Kardinal Zen hatte wiederholt vor dem Abkommen des Vatikan mit der Kommunistischen Führung in Peking zur Frage der Bischofsernennungen gewarnt, erinnerte die Internationale Gesellschaft für Menschenrechte (IGFM) in einer Aussendung. Zen beklagte, dass mit der Unterzeichnung Druck auf die Gläubigen der chinesischen Untergrundkirche ausgeübt werde, sich der staatlich kontrollierten Chinesisch Katholisch-Patriotischen Vereinigung anzuschließen.

"Der Vatikan schweigt zu Verletzungen von Religionsfreiheit und Menschenrechten durch die chinesische Regierung. Das Abkommen bedeutet nicht nur, einer totalen Kontrolle über die katholischen Christen in China den Weg zu ebnen, es stellt auch eine Abkehr von allen aufgrund ihrer Religion Verfolgten dar", so die IGFM.

Joseph Zen
Joseph Zen © (c) AP (Kin Cheung)

Die internationalen Menschenrechtsorganisation Human Rights Watch (HRW) nannte die Festnahmen "schockierend". "Die Verhaftung eines 90-jährigen Kardinals wegen seiner friedlichen Aktivitäten ist ein schockierender neuer Tiefpunkt für Hongkong und veranschaulicht den freien Fall der Menschenrechte in der Stadt in den vergangenen zwei Jahren", sagte HRW-Mitarbeiterin Maya Wang dem Portal Hong Kong Free Press, wie Kathpress meldet.

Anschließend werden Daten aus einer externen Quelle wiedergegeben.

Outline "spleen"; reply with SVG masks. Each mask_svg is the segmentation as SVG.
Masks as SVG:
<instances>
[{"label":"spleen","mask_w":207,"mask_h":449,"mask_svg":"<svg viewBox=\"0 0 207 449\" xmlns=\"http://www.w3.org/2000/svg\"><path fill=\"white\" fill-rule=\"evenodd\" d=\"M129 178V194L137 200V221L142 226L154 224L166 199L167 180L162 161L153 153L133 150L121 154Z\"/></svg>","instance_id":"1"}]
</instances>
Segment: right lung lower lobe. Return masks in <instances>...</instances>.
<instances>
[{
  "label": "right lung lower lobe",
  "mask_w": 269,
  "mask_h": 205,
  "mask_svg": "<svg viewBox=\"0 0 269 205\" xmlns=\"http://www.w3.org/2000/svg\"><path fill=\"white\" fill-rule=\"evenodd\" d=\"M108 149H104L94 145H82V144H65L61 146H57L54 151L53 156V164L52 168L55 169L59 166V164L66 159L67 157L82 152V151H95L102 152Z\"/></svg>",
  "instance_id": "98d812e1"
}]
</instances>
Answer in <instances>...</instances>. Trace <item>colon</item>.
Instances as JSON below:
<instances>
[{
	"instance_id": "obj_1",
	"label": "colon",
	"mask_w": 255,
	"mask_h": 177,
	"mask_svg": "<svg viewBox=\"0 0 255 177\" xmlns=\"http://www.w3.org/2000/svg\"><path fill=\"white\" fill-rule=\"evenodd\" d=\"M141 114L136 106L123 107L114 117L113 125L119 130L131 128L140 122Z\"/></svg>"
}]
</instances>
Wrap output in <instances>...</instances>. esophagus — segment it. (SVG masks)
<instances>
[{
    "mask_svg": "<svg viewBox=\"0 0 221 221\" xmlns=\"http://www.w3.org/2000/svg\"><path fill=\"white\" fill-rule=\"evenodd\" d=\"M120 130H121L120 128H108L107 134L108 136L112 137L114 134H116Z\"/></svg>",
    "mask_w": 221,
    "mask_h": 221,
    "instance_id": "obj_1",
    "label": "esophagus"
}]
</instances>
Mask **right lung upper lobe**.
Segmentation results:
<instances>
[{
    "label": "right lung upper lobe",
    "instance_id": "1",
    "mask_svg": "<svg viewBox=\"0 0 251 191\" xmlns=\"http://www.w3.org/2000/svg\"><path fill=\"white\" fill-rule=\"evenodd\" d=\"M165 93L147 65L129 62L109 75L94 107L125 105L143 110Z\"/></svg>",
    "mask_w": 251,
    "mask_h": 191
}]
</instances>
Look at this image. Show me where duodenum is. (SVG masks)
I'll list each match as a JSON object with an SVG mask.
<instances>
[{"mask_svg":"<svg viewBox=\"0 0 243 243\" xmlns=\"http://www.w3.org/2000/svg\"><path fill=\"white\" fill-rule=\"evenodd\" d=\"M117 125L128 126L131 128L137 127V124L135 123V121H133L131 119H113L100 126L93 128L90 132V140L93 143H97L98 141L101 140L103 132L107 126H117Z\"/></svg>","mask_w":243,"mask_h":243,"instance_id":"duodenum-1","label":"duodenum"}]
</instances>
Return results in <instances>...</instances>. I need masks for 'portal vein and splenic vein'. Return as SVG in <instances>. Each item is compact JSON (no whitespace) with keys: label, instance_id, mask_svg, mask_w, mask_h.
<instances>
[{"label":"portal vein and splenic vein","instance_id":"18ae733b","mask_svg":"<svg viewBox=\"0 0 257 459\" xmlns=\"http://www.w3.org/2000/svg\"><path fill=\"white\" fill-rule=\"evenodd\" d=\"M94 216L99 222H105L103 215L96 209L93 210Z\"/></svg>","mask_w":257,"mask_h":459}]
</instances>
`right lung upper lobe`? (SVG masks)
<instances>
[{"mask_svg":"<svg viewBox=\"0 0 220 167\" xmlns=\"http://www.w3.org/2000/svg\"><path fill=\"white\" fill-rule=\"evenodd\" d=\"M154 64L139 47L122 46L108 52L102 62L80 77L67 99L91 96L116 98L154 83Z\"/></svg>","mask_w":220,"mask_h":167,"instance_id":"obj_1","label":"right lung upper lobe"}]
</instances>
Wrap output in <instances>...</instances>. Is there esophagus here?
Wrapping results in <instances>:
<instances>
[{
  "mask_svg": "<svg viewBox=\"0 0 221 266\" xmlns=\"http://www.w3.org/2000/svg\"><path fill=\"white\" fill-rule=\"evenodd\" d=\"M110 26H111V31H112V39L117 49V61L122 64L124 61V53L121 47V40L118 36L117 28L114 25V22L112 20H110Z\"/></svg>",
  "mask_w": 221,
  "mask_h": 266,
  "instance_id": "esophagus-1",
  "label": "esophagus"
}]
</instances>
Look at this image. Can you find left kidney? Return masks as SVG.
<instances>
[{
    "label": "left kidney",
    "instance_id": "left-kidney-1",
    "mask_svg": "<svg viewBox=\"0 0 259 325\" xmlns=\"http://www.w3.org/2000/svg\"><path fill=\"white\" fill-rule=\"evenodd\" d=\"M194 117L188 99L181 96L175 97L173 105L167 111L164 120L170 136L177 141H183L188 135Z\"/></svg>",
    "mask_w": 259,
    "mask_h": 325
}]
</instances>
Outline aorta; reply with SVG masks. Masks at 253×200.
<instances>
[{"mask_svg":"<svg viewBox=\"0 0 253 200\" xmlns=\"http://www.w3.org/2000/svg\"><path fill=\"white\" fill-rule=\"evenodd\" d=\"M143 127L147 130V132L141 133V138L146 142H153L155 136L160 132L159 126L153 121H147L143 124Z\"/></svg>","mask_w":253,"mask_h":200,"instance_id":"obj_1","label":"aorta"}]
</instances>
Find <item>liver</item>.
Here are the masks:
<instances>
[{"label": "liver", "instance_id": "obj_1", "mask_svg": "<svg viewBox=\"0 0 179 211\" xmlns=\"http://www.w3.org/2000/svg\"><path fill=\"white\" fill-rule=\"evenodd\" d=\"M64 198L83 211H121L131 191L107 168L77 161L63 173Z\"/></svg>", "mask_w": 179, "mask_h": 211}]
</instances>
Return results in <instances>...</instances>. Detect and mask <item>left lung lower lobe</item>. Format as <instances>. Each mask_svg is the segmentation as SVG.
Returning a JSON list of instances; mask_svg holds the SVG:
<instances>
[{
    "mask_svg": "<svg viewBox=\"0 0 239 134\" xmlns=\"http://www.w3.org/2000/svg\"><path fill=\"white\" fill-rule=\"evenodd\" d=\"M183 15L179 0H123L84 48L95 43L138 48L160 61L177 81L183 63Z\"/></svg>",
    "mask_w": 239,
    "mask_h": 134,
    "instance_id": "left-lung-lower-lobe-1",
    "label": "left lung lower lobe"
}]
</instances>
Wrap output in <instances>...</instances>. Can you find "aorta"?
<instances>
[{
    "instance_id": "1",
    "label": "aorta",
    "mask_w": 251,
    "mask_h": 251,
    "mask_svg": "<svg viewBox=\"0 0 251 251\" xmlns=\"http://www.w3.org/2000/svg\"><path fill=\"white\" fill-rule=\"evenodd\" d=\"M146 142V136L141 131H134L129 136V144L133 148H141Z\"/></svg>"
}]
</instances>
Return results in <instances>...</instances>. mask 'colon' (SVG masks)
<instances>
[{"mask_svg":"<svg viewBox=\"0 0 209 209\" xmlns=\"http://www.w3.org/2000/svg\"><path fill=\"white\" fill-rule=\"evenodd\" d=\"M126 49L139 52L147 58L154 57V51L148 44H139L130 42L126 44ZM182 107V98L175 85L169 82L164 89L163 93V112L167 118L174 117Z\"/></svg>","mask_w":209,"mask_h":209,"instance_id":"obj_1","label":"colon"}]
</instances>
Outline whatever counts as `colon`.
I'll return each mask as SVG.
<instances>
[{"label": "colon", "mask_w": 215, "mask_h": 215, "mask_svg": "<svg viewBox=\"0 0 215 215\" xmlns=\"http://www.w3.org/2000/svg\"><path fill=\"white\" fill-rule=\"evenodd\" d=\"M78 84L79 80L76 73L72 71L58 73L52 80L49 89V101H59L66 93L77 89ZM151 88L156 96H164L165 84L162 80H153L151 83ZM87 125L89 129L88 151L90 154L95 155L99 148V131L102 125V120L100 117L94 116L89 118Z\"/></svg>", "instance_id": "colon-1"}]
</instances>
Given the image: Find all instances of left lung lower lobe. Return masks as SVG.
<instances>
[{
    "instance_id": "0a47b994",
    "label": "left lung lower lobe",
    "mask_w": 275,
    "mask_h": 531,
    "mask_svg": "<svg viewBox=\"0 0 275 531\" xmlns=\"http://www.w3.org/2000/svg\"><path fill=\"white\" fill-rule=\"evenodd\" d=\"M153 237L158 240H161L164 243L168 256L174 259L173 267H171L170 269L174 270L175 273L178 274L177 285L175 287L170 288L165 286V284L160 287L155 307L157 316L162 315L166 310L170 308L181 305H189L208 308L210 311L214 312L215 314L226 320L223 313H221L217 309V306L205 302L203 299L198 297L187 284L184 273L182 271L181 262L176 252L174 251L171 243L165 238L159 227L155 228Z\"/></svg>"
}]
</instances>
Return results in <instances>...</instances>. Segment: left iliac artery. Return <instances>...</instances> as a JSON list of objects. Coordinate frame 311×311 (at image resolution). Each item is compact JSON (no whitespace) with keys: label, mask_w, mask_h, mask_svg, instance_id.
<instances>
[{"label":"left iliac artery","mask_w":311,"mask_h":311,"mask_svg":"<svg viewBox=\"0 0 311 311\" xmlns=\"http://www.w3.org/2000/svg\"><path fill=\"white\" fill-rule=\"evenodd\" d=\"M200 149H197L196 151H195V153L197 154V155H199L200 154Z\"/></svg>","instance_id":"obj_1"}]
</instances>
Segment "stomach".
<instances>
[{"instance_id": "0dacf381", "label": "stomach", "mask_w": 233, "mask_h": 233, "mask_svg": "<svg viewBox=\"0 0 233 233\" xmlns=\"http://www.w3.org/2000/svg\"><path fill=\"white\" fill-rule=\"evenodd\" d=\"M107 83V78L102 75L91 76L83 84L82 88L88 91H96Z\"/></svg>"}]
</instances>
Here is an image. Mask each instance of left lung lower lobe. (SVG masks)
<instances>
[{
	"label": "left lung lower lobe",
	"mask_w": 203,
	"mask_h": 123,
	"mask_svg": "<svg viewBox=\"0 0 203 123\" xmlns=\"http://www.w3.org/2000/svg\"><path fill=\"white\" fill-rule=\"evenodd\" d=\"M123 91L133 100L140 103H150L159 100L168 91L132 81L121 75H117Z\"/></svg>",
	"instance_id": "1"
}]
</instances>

Weiter hieß es: "Die Verhaftungen, die nach der Ernennung des ehemaligen Sicherheitschefs John Lee durch die chinesische Regierung zum Regierungschef der Stadt erfolgen, sind ein unheilvolles Zeichen dafür, dass das harte Durchgreifen in Hongkong eskalieren wird." Der chinatreue bisherige Sicherheitsminister John Lee war am Sonntag (8. Mai) zum neuen Regierungschef Hongkongs bestimmt worden.

"Verrat" und "Ausverkauf" der Interessen von Chinas Katholiken

Kardinal Zen zählt zu den kirchenpolitisch prägenden katholischen Kirchenvertretern Asiens. Über seine Amtszeit hinaus gehört der Ordensmann der Salesianer Don Boscos zu den prominenten Kritikern der chinesischen Regierung und ihrer Religionspolitik, zuletzt zunehmend auch des Vatikans und seiner China-Politik.

Im schwierigen Dialog zwischen dem Vatikan und der chinesischen Führung in Peking warnte Zen immer wieder eindringlich vor zu großen Zugeständnissen Roms an das kommunistische Regime, das nicht vertrauenswürdig sei. Mehrfach sprach er gar von "Verrat" und einem "Ausverkauf" der Interessen von Chinas Katholiken.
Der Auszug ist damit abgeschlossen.